# Exercise directions:
All of the data beneath this instruction is to be transcribed word for word.

Stored data entries:
---*---

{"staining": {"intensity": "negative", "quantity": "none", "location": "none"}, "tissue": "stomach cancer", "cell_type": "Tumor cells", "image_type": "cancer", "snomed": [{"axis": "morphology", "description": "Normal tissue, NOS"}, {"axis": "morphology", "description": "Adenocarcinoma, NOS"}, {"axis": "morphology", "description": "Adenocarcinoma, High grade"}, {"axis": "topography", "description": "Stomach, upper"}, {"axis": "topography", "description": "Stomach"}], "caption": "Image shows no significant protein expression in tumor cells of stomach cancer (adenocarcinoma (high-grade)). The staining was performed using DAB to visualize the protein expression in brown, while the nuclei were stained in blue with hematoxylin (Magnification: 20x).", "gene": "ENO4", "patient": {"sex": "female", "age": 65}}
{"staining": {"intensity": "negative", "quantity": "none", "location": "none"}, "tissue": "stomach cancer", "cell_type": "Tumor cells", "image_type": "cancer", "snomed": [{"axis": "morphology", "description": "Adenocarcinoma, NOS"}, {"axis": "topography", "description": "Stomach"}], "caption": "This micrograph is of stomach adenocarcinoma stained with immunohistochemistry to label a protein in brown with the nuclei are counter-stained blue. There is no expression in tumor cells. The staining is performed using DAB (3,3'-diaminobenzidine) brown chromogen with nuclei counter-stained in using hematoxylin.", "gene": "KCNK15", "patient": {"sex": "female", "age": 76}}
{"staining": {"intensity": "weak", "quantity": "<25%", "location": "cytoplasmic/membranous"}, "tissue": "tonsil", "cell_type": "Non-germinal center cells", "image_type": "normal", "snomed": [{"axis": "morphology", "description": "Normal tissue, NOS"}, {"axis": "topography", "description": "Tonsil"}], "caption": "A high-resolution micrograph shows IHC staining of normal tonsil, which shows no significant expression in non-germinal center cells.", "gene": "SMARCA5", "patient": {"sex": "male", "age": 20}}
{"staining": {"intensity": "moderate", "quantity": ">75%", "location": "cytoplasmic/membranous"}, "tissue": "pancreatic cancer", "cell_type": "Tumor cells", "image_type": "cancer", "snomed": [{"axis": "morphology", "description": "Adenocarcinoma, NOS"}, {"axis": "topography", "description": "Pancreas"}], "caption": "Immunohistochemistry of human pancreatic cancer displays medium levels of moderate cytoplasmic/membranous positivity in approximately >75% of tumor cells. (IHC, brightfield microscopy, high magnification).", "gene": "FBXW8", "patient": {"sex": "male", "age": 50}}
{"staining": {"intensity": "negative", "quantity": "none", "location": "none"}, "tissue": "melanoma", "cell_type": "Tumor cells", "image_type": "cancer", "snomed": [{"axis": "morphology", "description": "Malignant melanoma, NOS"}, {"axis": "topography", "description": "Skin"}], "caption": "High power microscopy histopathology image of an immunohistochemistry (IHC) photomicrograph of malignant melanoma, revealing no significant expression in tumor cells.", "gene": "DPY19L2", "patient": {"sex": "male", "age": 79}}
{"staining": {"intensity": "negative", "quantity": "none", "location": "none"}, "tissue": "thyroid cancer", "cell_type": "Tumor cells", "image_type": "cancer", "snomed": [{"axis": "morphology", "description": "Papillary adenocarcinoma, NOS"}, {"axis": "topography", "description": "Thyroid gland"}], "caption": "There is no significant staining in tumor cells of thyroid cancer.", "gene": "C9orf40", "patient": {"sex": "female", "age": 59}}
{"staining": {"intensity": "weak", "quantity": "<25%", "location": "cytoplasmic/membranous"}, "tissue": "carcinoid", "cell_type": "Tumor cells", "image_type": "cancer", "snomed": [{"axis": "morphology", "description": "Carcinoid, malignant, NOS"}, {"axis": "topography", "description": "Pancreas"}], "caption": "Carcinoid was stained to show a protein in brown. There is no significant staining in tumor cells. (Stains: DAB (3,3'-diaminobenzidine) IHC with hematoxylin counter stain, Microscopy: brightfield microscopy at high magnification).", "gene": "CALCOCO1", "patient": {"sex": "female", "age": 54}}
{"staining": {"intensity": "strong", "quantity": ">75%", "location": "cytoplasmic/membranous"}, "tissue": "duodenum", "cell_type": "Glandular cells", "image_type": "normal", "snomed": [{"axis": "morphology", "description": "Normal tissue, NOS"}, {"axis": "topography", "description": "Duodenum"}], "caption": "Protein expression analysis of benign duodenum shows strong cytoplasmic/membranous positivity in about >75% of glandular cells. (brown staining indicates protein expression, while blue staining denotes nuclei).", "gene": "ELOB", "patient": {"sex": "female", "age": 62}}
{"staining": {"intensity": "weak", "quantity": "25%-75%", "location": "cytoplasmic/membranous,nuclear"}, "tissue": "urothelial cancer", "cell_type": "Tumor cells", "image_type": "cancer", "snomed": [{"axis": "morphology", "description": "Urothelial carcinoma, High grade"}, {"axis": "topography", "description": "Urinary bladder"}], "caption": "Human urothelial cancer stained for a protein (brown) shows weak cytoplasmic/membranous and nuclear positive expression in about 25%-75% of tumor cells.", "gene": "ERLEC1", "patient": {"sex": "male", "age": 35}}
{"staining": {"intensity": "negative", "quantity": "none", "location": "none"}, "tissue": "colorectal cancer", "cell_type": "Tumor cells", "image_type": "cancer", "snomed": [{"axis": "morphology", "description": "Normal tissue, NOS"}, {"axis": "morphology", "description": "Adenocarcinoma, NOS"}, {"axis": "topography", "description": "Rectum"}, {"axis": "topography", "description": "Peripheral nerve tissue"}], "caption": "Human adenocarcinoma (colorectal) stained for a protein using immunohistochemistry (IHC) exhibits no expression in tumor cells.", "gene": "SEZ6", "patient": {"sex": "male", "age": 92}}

---*---

# Answer below:
{"staining": {"intensity": "negative", "quantity": "none", "location": "none"}, "tissue": "stomach cancer", "cell_type": "Tumor cells", "image_type": "cancer", "snomed": [{"axis": "morphology", "description": "Normal tissue, NOS"}, {"axis": "morphology", "description": "Adenocarcinoma, NOS"}, {"axis": "morphology", "description": "Adenocarcinoma, High grade"}, {"axis": "topography", "description": "Stomach, upper"}, {"axis": "topography", "description": "Stomach"}], "caption": "Image shows no significant protein expression in tumor cells of stomach cancer (adenocarcinoma (high-grade)). The staining was performed using DAB to visualize the protein expression in brown, while the nuclei were stained in blue with hematoxylin (Magnification: 20x).", "gene": "ENO4", "patient": {"sex": "female", "age": 65}}
{"staining": {"intensity": "negative", "quantity": "none", "location": "none"}, "tissue": "stomach cancer", "cell_type": "Tumor cells", "image_type": "cancer", "snomed": [{"axis": "morphology", "description": "Adenocarcinoma, NOS"}, {"axis": "topography", "description": "Stomach"}], "caption": "This micrograph is of stomach adenocarcinoma stained with immunohistochemistry to label a protein in brown with the nuclei are counter-stained blue. There is no expression in tumor cells. The staining is performed using DAB (3,3'-diaminobenzidine) brown chromogen with nuclei counter-stained in using hematoxylin.", "gene": "KCNK15", "patient": {"sex": "female", "age": 76}}
{"staining": {"intensity": "weak", "quantity": "<25%", "location": "cytoplasmic/membranous"}, "tissue": "tonsil", "cell_type": "Non-germinal center cells", "image_type": "normal", "snomed": [{"axis": "morphology", "description": "Normal tissue, NOS"}, {"axis": "topography", "description": "Tonsil"}], "caption": "A high-resolution micrograph shows IHC staining of normal tonsil, which shows no significant expression in non-germinal center cells.", "gene": "SMARCA5", "patient": {"sex": "male", "age": 20}}
{"staining": {"intensity": "moderate", "quantity": ">75%", "location": "cytoplasmic/membranous"}, "tissue": "pancreatic cancer", "cell_type": "Tumor cells", "image_type": "cancer", "snomed": [{"axis": "morphology", "description": "Adenocarcinoma, NOS"}, {"axis": "topography", "description": "Pancreas"}], "caption": "Immunohistochemistry of human pancreatic cancer displays medium levels of moderate cytoplasmic/membranous positivity in approximately >75% of tumor cells. (IHC, brightfield microscopy, high magnification).", "gene": "FBXW8", "patient": {"sex": "male", "age": 50}}
{"staining": {"intensity": "negative", "quantity": "none", "location": "none"}, "tissue": "melanoma", "cell_type": "Tumor cells", "image_type": "cancer", "snomed": [{"axis": "morphology", "description": "Malignant melanoma, NOS"}, {"axis": "topography", "description": "Skin"}], "caption": "High power microscopy histopathology image of an immunohistochemistry (IHC) photomicrograph of malignant melanoma, revealing no significant expression in tumor cells.", "gene": "DPY19L2", "patient": {"sex": "male", "age": 79}}
{"staining": {"intensity": "negative", "quantity": "none", "location": "none"}, "tissue": "thyroid cancer", "cell_type": "Tumor cells", "image_type": "cancer", "snomed": [{"axis": "morphology", "description": "Papillary adenocarcinoma, NOS"}, {"axis": "topography", "description": "Thyroid gland"}], "caption": "There is no significant staining in tumor cells of thyroid cancer.", "gene": "C9orf40", "patient": {"sex": "female", "age": 59}}
{"staining": {"intensity": "weak", "quantity": "<25%", "location": "cytoplasmic/membranous"}, "tissue": "carcinoid", "cell_type": "Tumor cells", "image_type": "cancer", "snomed": [{"axis": "morphology", "description": "Carcinoid, malignant, NOS"}, {"axis": "topography", "description": "Pancreas"}], "caption": "Carcinoid was stained to show a protein in brown. There is no significant staining in tumor cells. (Stains: DAB (3,3'-diaminobenzidine) IHC with hematoxylin counter stain, Microscopy: brightfield microscopy at high magnification).", "gene": "CALCOCO1", "patient": {"sex": "female", "age": 54}}
{"staining": {"intensity": "strong", "quantity": ">75%", "location": "cytoplasmic/membranous"}, "tissue": "duodenum", "cell_type": "Glandular cells", "image_type": "normal", "snomed": [{"axis": "morphology", "description": "Normal tissue, NOS"}, {"axis": "topography", "description": "Duodenum"}], "caption": "Protein expression analysis of benign duodenum shows strong cytoplasmic/membranous positivity in about >75% of glandular cells. (brown staining indicates protein expression, while blue staining denotes nuclei).", "gene": "ELOB", "patient": {"sex": "female", "age": 62}}
{"staining": {"intensity": "weak", "quantity": "25%-75%", "location": "cytoplasmic/membranous,nuclear"}, "tissue": "urothelial cancer", "cell_type": "Tumor cells", "image_type": "cancer", "snomed": [{"axis": "morphology", "description": "Urothelial carcinoma, High grade"}, {"axis": "topography", "description": "Urinary bladder"}], "caption": "Human urothelial cancer stained for a protein (brown) shows weak cytoplasmic/membranous and nuclear positive expression in about 25%-75% of tumor cells.", "gene": "ERLEC1", "patient": {"sex": "male", "age": 35}}
{"staining": {"intensity": "negative", "quantity": "none", "location": "none"}, "tissue": "colorectal cancer", "cell_type": "Tumor cells", "image_type": "cancer", "snomed": [{"axis": "morphology", "description": "Normal tissue, NOS"}, {"axis": "morphology", "description": "Adenocarcinoma, NOS"}, {"axis": "topography", "description": "Rectum"}, {"axis": "topography", "description": "Peripheral nerve tissue"}], "caption": "Human adenocarcinoma (colorectal) stained for a protein using immunohistochemistry (IHC) exhibits no expression in tumor cells.", "gene": "SEZ6", "patient": {"sex": "male", "age": 92}}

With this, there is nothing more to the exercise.